As an example of attacks, you could target other miners: build your own fork but include all the transactions from other forks. This means that you are not going for the double-spending attack (which is not my favourite attack actually) but you are going for the mining rewards. Users are inconvenienced but they don't loose money.
For the whole cryptospace, the N°2 should be the most concerning. With all the money and people involved, did we achieve anything? I do believe that cryptocurrencies and blockchain are not just a technology but more of a movement. For me the success is not to replace everything with cryptocurrency, blockchains, token, decentralization... The success will be to put pressure on centralized systems, so that they give back more power to users or rethink their models.

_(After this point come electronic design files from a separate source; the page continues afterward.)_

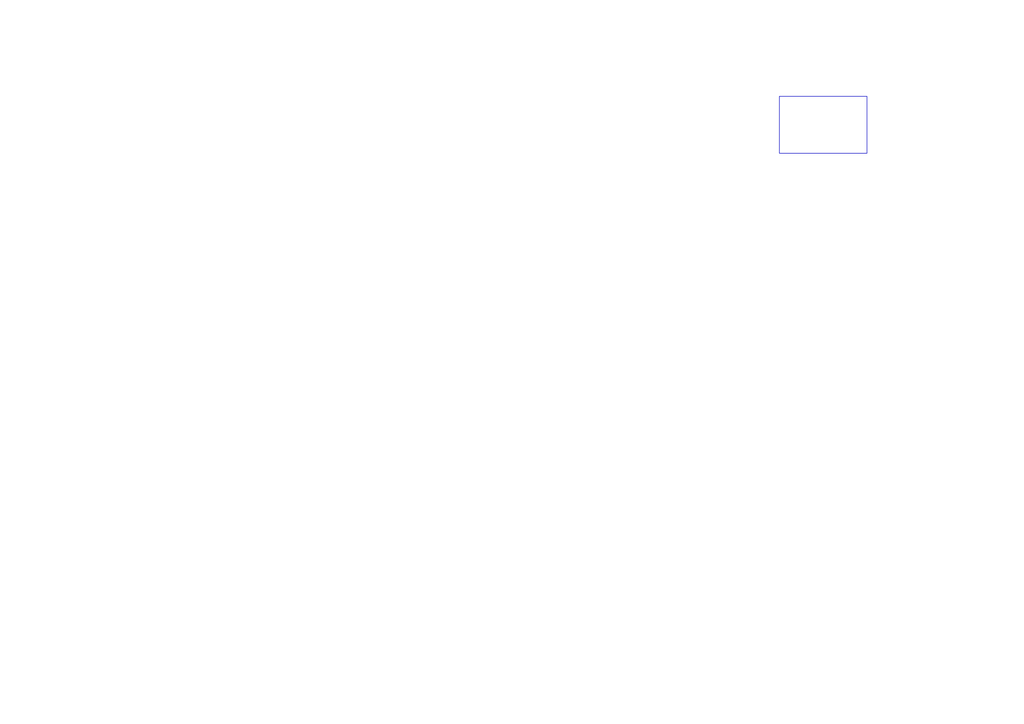
<source format=kicad_sch>
(kicad_sch
	(version 20231120)
	(generator "eeschema")
	(generator_version "8.0")
	(uuid "b8cf0c37-0225-4f75-90ea-f2664b07f6c7")
	(paper "A4")
	(lib_symbols)
	(rectangle
		(start 226.06 27.94)
		(end 251.46 44.45)
		(stroke
			(width 0)
			(type default)
		)
		(fill
			(type none)
		)
		(uuid ab9218dd-9415-41bf-b096-7f68a41a981f)
	)
)

</source>
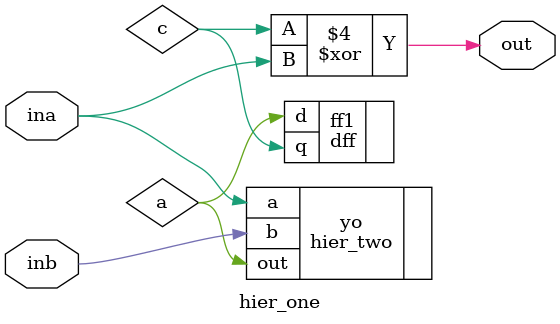
<source format=v>


module hier_one (input wire ina,input wire inb,output wire out);

wire a;
reg b;
wire c;

hier_two yo (.a(ina),
	 .b(inb),
	 .out(a));
one_two t (.in(b), .out(d));

always @(*) begin
if (b != a) begin
b = a + a;
end
end

wire d;


dff ff1 (
         .d(a),
         .q(c));

assign out = c^ina;

endmodule

</source>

A single person can own multiple bp nodes.
I agree. Comparing to PoW, it's the same as a pool having different identities.
I don't think you can do better than making it easier to have more block producers/miners.
If you're right, we'll see Bitmain do that, perhaps.
Who knows?! Coming from security fields, I am more paranoiac than most. I am wondering now if there were a massive crackdown at cryptocurrencies, who will survive ? I would bet GPU-mined coins would die first because you can re-use them.
Is your attack transparent or hidden? How does the market respond?
The attack should be transparent enough which is why I try to spare the market by re-including transactions from concurrent miners. But I have no idea how the market would respond and I don't think we saw this attack live.
@iang i think it's a big problem that antpool and other bitmain pools own so much PoW-Power and are in many crypto currencies. Even as an EOS block producer.
They mine currencies with ASICs already when no one knows about it. When Monero changed its PoW-algorithm, the difficulty went down so much you can be sure that the ASICs from Bitmain were used to mine monero without the publicity knowing about it. This is why I don't trust them. Do you agree?
I also think Ostrom's novel approach on common resources is very important for blockchain governance system.
Vitalik clearly exposes the truth: He is in fact a fallible human after all.